• Task: Put every line of the records below into a Markdown table with the columns "No." and "Entry," numbering each row and skipping blank lines. Leave the pictures out of the table.

• Data records:
■ ■ ■ ■
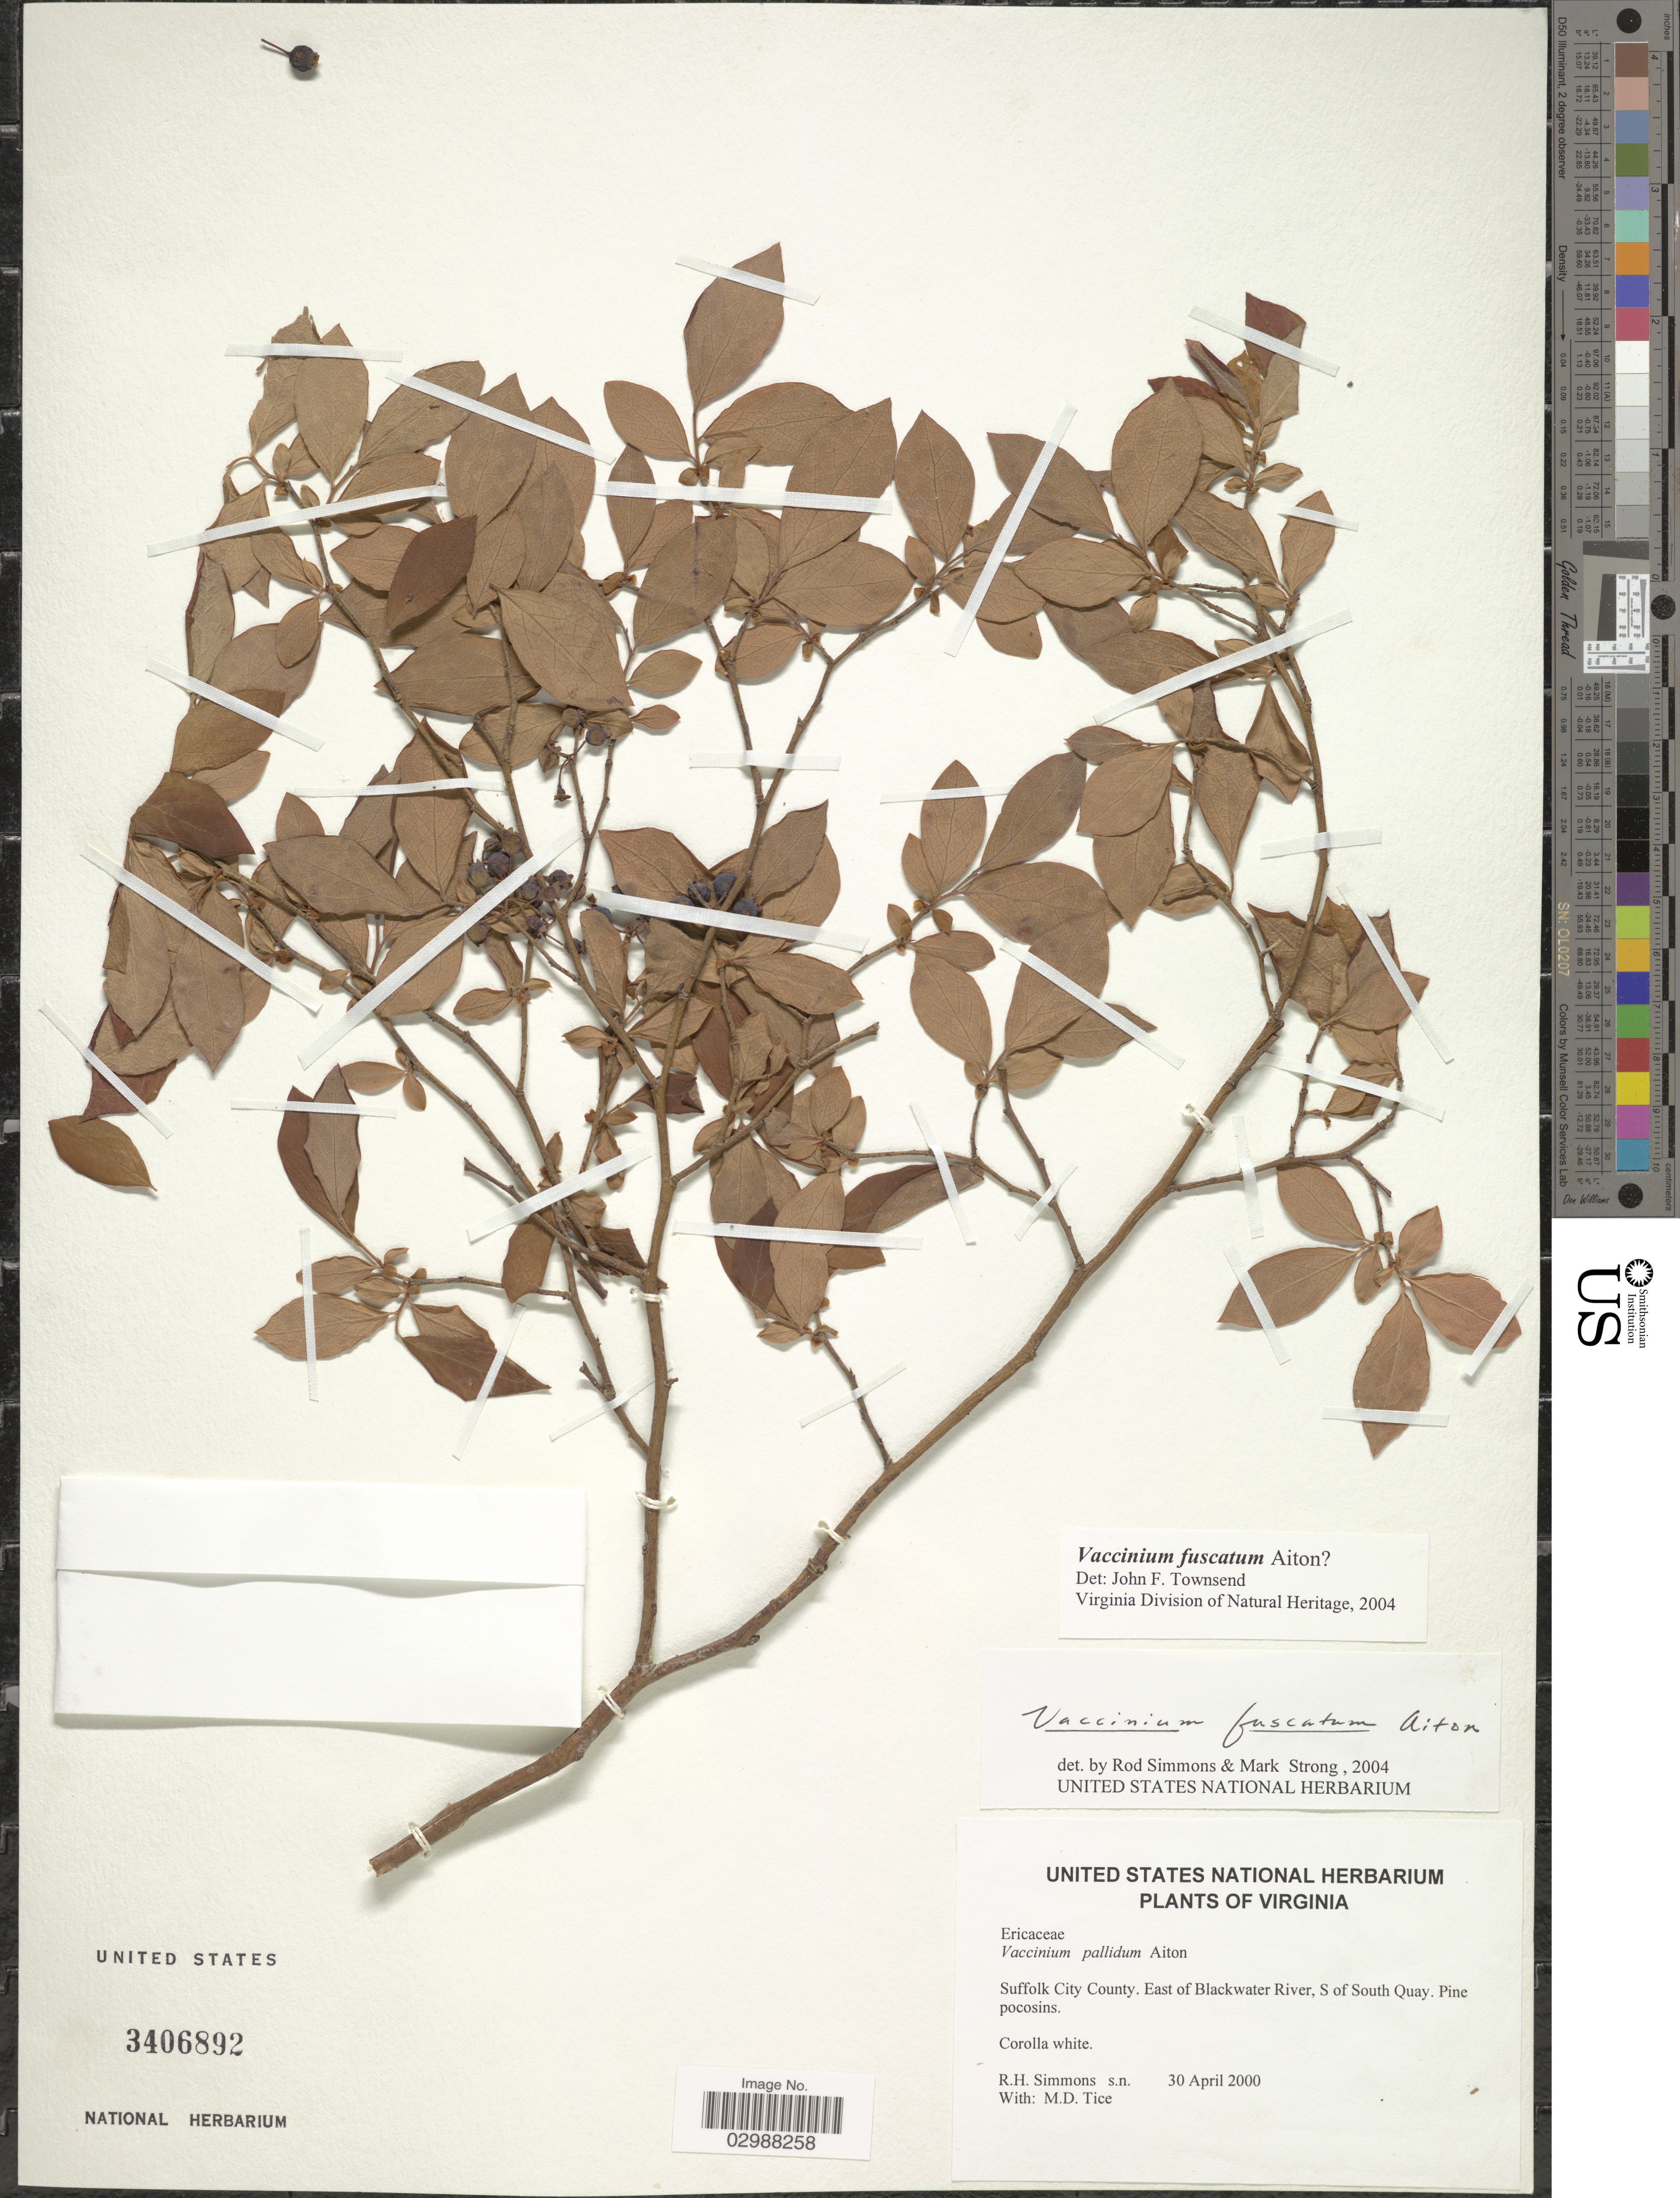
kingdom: Plantae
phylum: Tracheophyta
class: Magnoliopsida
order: Ericales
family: Ericaceae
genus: Vaccinium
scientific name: Vaccinium fuscatum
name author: Aiton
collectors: R. H. Simmons & M. Tice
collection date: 2000-04-30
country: United States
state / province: Virginia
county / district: City of Suffolk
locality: Suffolk City County. East of Blackwater River, S of South Quay.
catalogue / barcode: US 3406892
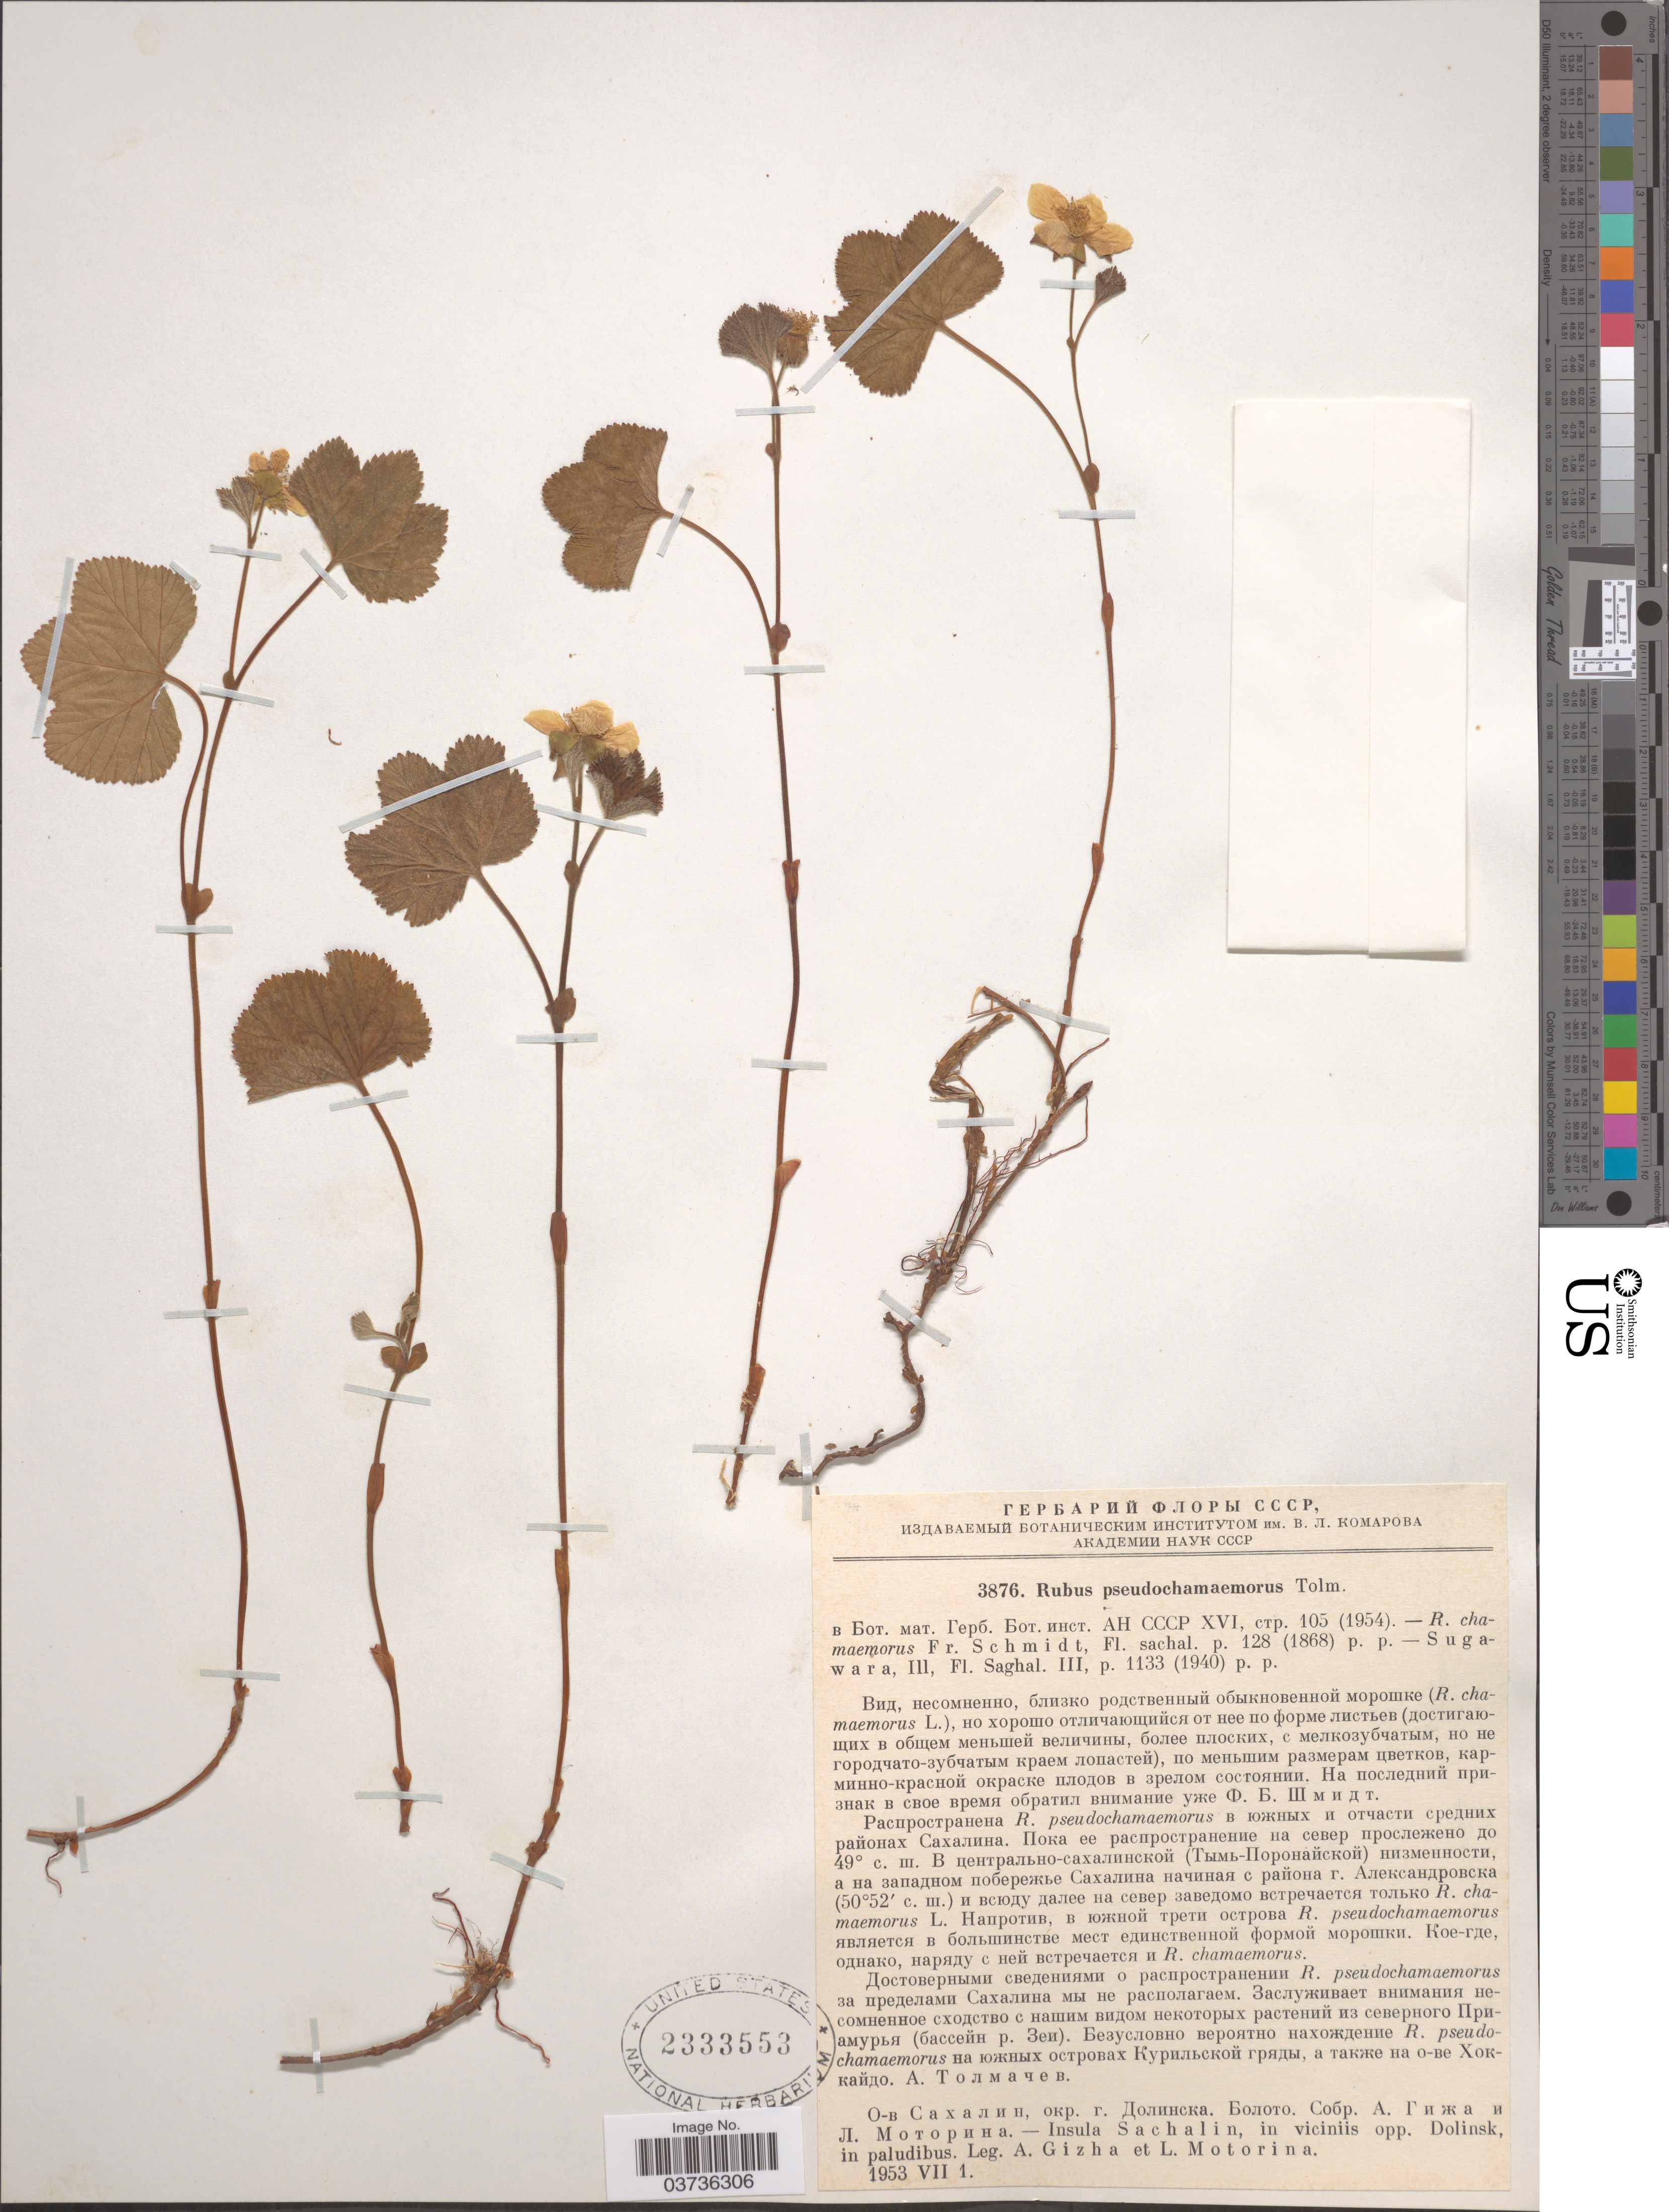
■ ■ ■ ■
• Solved problem:
| No. | Entry |
|---|---|
| 1 | kingdom: Plantae |
| 2 | phylum: Tracheophyta |
| 3 | class: Magnoliopsida |
| 4 | order: Ericales |
| 5 | family: Ericaceae |
| 6 | genus: Vaccinium |
| 7 | scientific name: Vaccinium fuscatum |
| 8 | name author: Aiton |
| 9 | collectors: R. H. Simmons & M. Tice |
| 10 | collection date: 2000-04-30 |
| 11 | country: United States |
| 12 | state / province: Virginia |
| 13 | county / district: City of Suffolk |
| 14 | locality: Suffolk City County. East of Blackwater River, S of South Quay. |
| 15 | catalogue / barcode: US 3406892 |